WHAT YOU HAVE TO DO
For this exercise, copy each line of the records that contains the word "impact".

#####

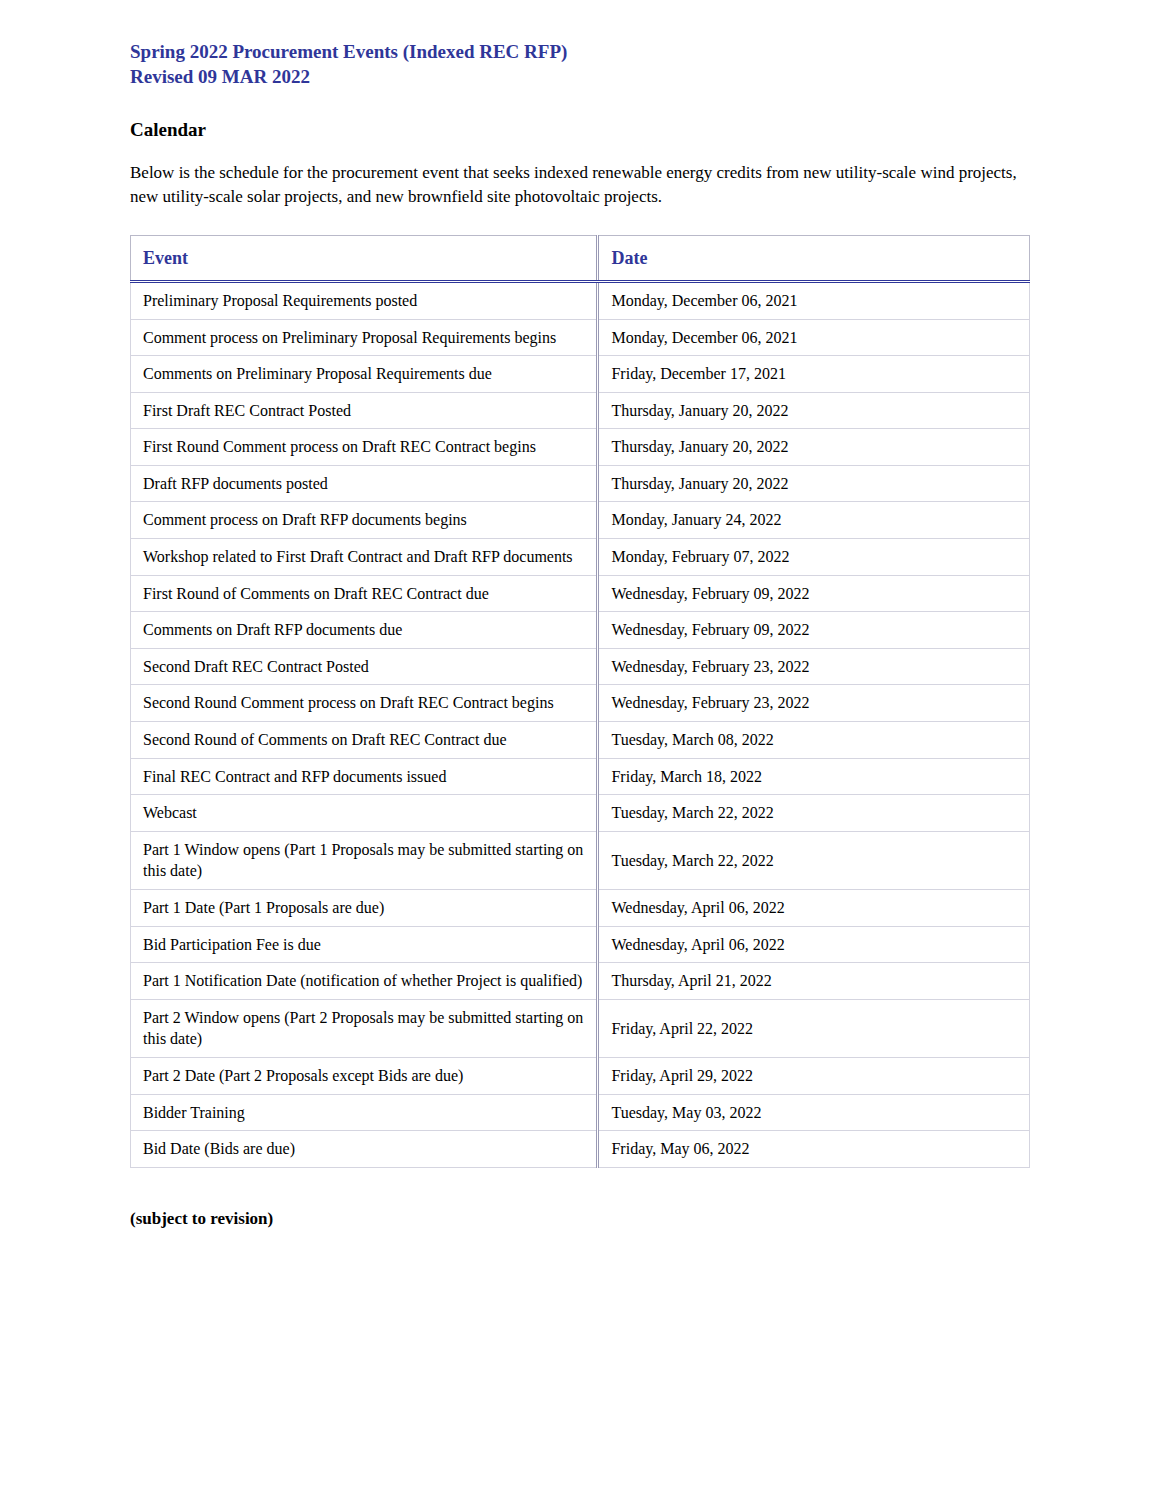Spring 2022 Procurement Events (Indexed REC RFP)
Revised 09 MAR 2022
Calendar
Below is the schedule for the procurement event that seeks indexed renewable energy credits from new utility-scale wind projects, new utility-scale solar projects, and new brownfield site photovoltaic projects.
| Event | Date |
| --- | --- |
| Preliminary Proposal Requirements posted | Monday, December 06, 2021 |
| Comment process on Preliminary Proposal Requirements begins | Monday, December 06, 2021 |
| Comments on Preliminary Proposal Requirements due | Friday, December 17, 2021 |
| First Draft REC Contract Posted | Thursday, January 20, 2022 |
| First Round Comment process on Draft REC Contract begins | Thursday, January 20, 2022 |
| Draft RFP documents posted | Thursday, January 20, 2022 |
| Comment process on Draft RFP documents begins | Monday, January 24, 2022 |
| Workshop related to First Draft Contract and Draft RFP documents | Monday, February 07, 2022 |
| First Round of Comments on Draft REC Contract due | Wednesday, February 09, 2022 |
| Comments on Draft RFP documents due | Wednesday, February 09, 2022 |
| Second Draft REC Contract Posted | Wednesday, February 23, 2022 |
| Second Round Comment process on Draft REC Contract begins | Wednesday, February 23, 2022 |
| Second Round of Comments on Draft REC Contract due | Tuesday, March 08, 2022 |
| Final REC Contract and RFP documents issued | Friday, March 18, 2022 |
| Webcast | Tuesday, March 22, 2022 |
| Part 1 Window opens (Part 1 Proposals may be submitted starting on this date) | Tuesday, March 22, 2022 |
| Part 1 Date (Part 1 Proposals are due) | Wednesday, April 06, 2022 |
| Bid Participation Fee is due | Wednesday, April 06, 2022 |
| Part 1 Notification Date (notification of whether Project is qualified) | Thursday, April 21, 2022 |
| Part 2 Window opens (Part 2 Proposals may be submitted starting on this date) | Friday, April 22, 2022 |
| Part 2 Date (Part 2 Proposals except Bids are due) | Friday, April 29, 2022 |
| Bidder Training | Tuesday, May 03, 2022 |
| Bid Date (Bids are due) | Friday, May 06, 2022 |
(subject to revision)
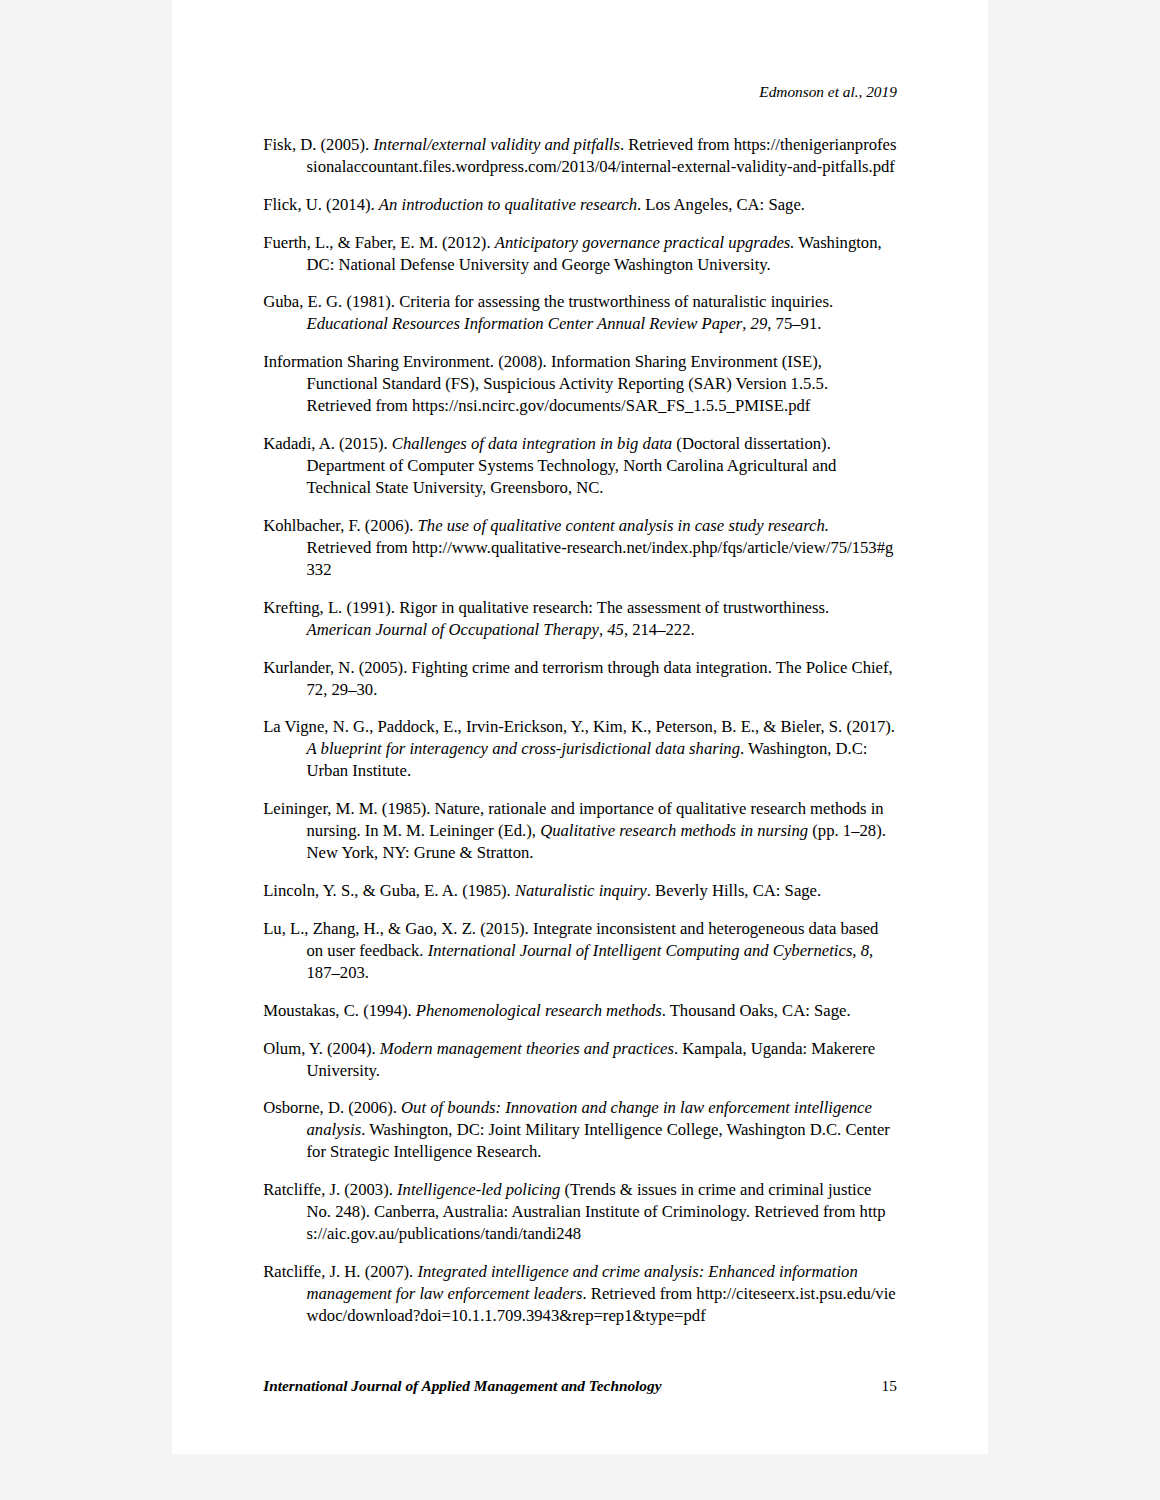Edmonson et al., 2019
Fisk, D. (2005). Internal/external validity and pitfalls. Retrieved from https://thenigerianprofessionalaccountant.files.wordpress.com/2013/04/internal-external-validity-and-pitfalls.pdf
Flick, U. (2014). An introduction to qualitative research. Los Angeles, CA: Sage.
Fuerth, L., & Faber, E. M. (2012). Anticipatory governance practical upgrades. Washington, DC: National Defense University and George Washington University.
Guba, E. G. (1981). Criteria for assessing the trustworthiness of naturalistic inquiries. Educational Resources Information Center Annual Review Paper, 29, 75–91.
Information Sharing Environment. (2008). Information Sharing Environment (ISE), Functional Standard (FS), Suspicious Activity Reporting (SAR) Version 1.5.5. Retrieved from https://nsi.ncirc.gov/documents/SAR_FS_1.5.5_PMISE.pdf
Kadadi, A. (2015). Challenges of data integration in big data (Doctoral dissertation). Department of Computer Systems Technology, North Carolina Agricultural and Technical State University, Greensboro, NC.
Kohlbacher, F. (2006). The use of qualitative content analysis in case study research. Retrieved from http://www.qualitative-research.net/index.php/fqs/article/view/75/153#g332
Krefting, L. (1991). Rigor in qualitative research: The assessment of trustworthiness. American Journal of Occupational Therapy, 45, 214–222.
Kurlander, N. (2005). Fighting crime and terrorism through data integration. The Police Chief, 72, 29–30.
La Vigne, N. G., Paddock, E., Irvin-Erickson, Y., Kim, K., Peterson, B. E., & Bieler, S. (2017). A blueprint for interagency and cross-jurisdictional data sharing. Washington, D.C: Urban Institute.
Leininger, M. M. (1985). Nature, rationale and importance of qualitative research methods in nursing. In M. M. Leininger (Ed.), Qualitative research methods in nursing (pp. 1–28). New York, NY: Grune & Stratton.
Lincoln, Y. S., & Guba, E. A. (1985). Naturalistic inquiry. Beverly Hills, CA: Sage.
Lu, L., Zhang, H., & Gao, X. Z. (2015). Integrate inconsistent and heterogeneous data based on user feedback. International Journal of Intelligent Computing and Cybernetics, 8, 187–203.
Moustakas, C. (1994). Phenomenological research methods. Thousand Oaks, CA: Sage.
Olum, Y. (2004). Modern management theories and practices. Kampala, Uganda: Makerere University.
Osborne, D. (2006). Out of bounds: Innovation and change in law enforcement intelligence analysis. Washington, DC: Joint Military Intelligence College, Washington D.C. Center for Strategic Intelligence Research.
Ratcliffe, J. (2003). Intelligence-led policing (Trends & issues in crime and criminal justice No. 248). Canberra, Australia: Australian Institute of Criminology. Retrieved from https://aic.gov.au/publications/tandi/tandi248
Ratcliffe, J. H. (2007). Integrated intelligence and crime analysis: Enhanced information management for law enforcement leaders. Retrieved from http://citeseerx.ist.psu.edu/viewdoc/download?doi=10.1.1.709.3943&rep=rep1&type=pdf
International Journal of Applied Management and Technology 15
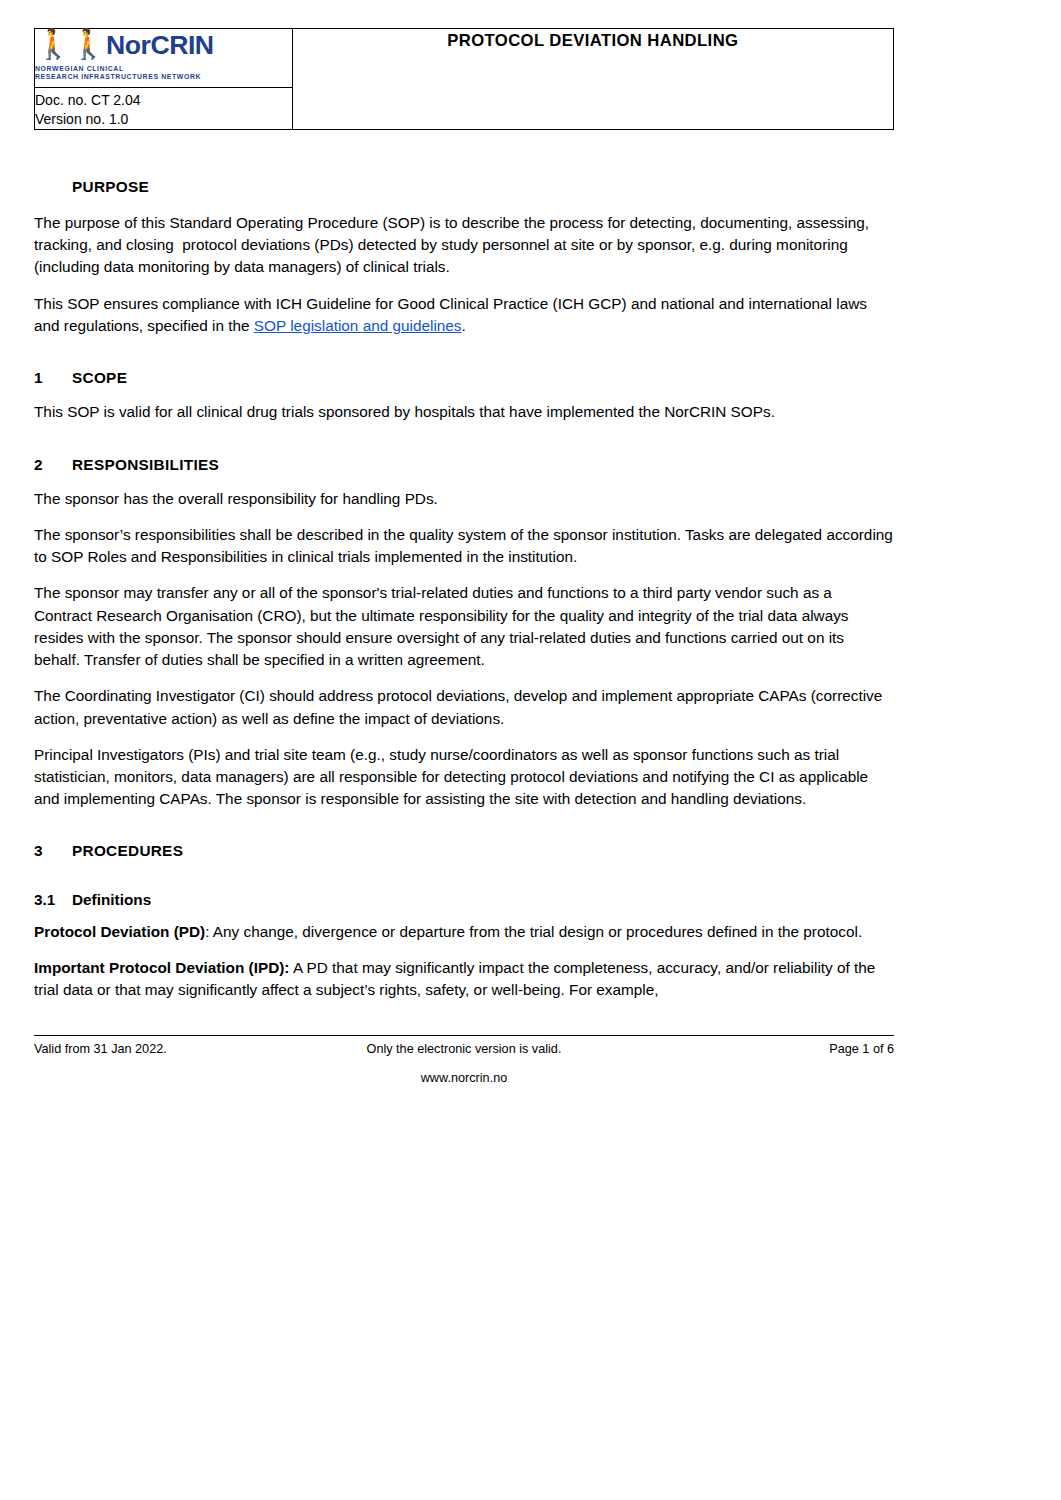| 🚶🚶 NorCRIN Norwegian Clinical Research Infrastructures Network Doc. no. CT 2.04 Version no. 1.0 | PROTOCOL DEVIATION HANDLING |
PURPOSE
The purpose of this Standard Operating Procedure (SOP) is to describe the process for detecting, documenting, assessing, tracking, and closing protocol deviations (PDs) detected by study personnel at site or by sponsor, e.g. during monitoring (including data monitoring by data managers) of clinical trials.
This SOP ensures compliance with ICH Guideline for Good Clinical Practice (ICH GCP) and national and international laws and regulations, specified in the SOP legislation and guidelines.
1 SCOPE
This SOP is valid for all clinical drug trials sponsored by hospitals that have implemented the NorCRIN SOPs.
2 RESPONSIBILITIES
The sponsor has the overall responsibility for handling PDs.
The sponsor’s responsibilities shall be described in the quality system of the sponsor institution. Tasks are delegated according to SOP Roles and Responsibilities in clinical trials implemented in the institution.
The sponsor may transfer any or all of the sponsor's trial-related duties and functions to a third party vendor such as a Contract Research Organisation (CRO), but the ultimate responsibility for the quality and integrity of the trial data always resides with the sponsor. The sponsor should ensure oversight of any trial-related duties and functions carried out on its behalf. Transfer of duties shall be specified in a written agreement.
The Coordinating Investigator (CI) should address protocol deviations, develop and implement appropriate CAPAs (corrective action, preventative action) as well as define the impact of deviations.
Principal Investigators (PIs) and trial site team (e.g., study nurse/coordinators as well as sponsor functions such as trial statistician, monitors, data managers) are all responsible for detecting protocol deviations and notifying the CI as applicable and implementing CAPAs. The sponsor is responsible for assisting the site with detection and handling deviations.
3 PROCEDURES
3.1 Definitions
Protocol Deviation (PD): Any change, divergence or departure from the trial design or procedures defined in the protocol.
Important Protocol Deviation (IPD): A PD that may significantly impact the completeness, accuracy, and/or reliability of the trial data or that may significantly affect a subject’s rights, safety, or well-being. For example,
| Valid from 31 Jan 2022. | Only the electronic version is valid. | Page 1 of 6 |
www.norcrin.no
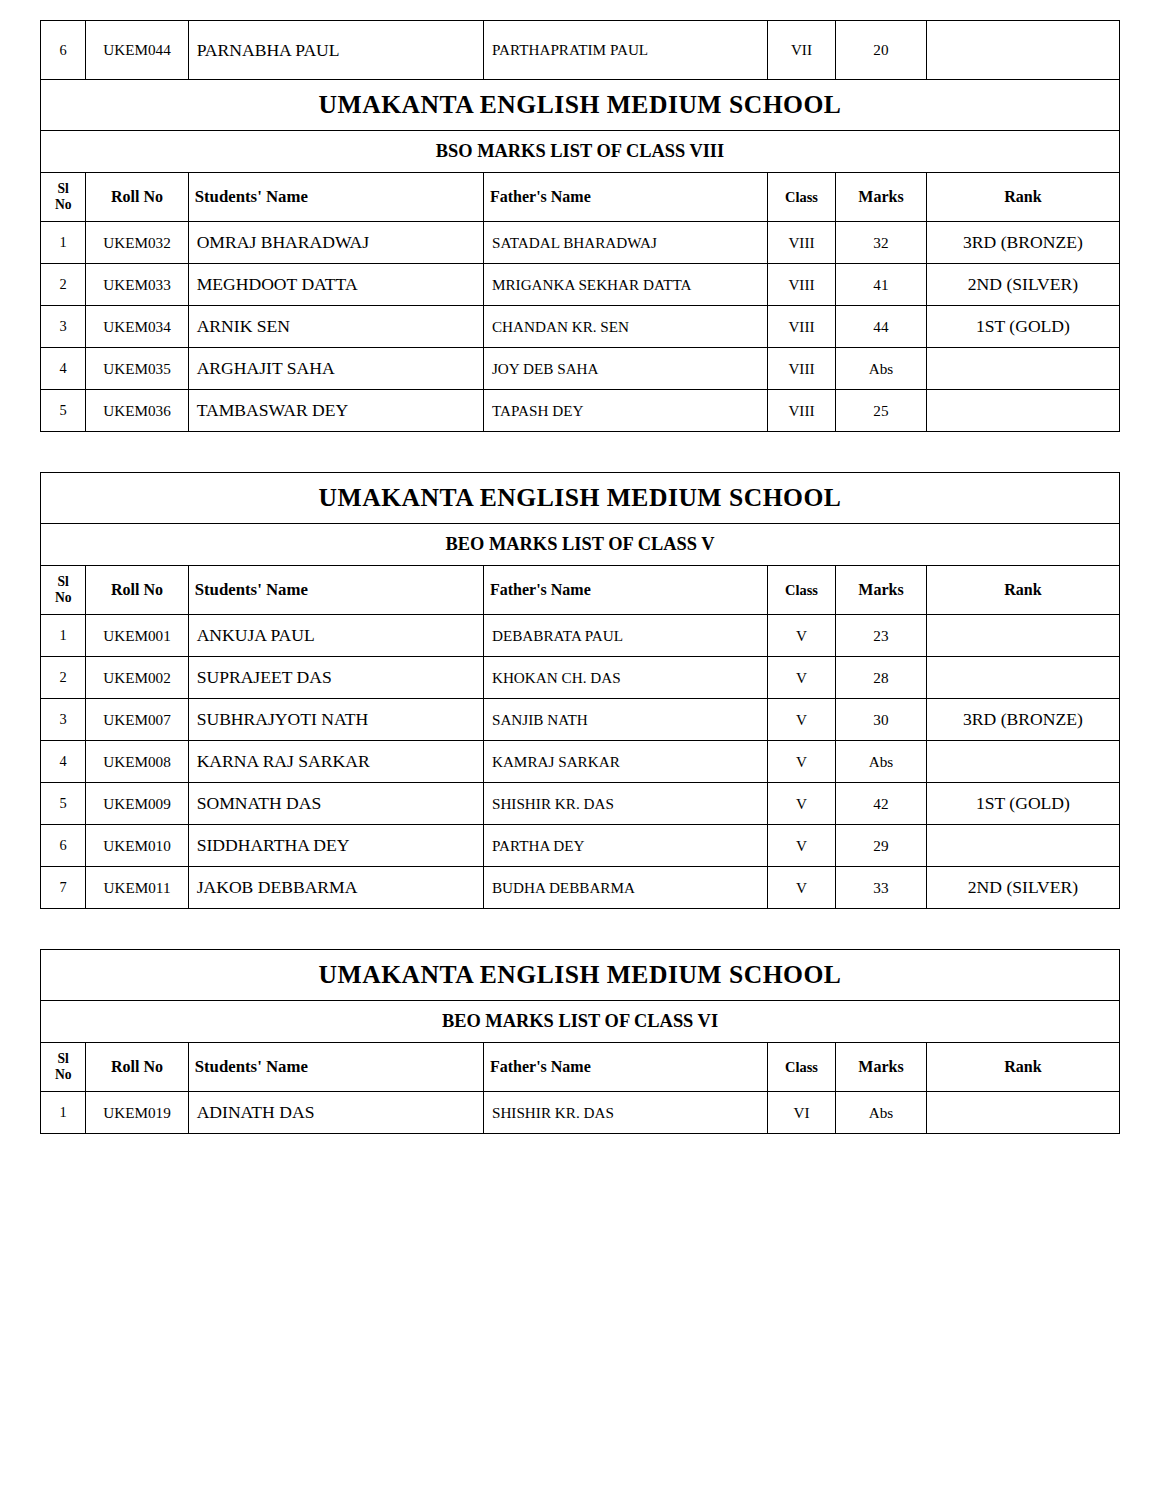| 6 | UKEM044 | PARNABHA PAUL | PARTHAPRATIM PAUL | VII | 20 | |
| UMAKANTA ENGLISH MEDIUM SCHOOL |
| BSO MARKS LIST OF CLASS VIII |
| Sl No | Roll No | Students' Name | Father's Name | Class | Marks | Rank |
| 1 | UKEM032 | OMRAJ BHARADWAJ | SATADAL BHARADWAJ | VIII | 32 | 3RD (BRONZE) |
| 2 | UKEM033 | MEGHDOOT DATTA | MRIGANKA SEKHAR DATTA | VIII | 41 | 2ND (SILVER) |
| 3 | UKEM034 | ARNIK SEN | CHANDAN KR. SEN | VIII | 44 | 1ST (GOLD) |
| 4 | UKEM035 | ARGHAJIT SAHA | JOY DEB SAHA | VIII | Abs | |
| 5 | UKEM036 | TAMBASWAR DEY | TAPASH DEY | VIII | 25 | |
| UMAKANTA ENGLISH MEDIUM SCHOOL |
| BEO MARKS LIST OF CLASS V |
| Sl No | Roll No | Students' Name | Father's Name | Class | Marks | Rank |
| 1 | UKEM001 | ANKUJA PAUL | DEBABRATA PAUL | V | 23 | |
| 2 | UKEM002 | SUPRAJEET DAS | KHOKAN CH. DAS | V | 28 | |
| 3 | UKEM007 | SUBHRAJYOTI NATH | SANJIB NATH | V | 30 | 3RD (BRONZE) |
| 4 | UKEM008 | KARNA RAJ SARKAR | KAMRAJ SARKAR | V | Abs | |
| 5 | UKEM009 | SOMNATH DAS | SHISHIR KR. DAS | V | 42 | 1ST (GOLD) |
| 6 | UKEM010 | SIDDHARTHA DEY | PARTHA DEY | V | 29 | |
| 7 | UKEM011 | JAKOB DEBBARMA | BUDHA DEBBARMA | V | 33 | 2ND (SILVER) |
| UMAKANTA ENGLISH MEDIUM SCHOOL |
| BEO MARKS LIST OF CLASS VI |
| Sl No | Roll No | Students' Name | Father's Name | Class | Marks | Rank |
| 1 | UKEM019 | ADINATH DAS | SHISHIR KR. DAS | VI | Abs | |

#####

RESPONSE TO THE TASK
The Coordinating Investigator (CI) should address protocol deviations, develop and implement appropriate CAPAs (corrective action, preventative action) as well as define the impact of deviations.
Important Protocol Deviation (IPD): A PD that may significantly impact the completeness, accuracy, and/or reliability of the trial data or that may significantly affect a subject’s rights, safety, or well-being. For example,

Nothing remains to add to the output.